● **Work request**
Could you reproduce every entry as it stands, leaving the pictures behind?

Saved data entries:
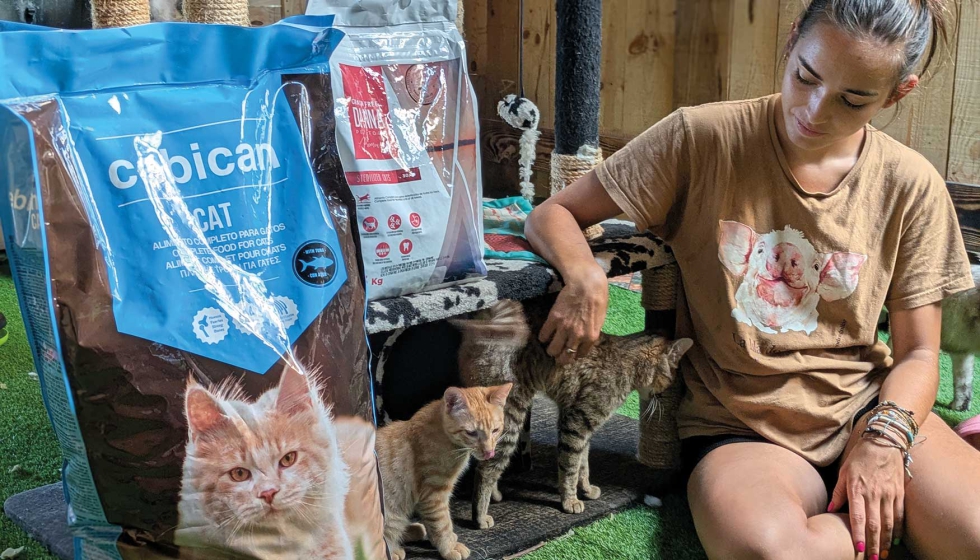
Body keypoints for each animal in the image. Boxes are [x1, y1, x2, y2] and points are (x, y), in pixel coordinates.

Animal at [376, 384, 512, 560]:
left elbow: (435, 524)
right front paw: (449, 547)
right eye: (471, 433)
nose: (489, 452)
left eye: (495, 430)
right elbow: (442, 523)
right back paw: (394, 550)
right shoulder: (433, 495)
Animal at [456, 298, 692, 528]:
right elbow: (570, 466)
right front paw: (570, 501)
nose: (663, 394)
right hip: (511, 417)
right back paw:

● **Answer to this exercise**
Body keypoints for each animal in the image. Boxes are [x1, y1, x2, y2] and points are (x, y), in pixel coordinates.

Animal at [376, 384, 512, 560]:
left elbow: (435, 524)
right front paw: (449, 547)
right eye: (471, 433)
nose: (489, 452)
left eye: (495, 430)
right elbow: (442, 523)
right back paw: (394, 550)
right shoulder: (433, 495)
Animal at [456, 298, 692, 528]:
right elbow: (570, 466)
right front paw: (570, 501)
nose: (663, 394)
right hip: (511, 417)
right back paw:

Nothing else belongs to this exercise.